Published guidance for 2026 spreads across a wide range. Some frameworks put SEO and organic search somewhere in the area of 15 to 20 percent of a digital marketing budget, while others combining SEO with content place the figure higher. The spread itself is the point. These are starting reference points, not rules, and reputable sources present them that way.
Why a fixed universal percentage does not exist
The main reason is that channels do not contribute equally for every business. A law firm, a local plumber, and a software company can all spend the same total on marketing and still have very different ideal splits, because their customers find them in different ways.
Three factors drive most of the variation:
How much the business depends on search. If a large share of your customers begin by typing a question into a search engine, search is a primary path to revenue and deserves a larger share of spend. If most of your business comes from referrals, repeat customers, or outbound sales, search matters less and the percentage drops.
Growth stage. A newer business often needs faster signals of what works and may lean more on paid channels that produce immediate, measurable results. SEO builds value over months, so its share of the budget frequently grows as a company matures and can wait for compounding returns.
Competition.

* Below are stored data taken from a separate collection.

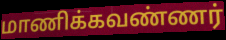
மாணிக்கவண்ணர்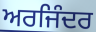
ਅਰਜਿੰਦਰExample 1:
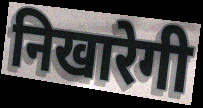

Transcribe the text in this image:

निखारेगी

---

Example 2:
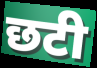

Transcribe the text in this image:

छटी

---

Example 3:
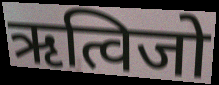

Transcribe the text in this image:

ऋत्विजो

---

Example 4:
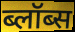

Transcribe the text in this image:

ब्लॉब्स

In a crowded market where established competitors already rank well, reaching the first page takes more sustained work, which usually means a larger SEO allocation. In a less contested market, a smaller investment can produce visible results.

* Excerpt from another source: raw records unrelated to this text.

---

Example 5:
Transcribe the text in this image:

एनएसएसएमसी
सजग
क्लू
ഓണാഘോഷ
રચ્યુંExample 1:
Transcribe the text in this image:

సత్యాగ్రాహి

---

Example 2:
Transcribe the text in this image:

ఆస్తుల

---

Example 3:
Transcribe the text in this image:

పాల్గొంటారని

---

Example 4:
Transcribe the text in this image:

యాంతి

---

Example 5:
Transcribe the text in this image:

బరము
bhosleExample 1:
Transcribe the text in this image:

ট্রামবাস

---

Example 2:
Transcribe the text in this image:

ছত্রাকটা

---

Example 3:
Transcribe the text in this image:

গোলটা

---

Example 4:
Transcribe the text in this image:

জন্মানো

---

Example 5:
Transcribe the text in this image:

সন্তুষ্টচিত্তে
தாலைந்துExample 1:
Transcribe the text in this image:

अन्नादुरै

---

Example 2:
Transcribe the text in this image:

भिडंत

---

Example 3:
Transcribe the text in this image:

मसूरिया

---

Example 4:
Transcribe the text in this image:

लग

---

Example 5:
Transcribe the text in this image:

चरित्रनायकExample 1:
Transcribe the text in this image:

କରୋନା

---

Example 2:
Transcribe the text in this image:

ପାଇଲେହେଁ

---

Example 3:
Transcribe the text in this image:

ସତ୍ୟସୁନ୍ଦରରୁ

A more reliable way to set the number
Instead of copying a percentage, weight your spend toward the channels that contribute the most to your results. The principle is straightforward: look at where your leads, inquiries, or sales actually come from, and direct budget toward the channels carrying that load. If search already produces a meaningful share of your business, or if you have good reason to expect it can, that argues for a larger SEO share. If it does not, a smaller share is the honest answer.
This also means the percentage is not permanent. As you gather data on which channels produce customers, you can shift money toward what works. Many teams review this allocation on a regular schedule, such as each quarter, rather than setting it once and leaving it.
Keep two related questions separate
It helps to distinguish this question from two others. One is whether to spend on SEO or on paid ads, which is a comparison between channels rather than a budget share. The other is the minimum amount worth spending for an SEO engagement to be effective at all, which is about a floor in dollars rather than a percentage. The budget-percentage question sits between them: given your total marketing budget, what slice is reasonable for search.
The practical answer
Treat any percentage you read as a reference point, then adjust it to your own business. Ask how much of your customer demand flows through search, how mature your company is, and how hard your competitors are to outrank. A business that depends heavily on search in a competitive market will reasonably commit a larger share than one that does not. The goal is not to match an industry average but to fund SEO in proportion to the role search plays in bringing you customers.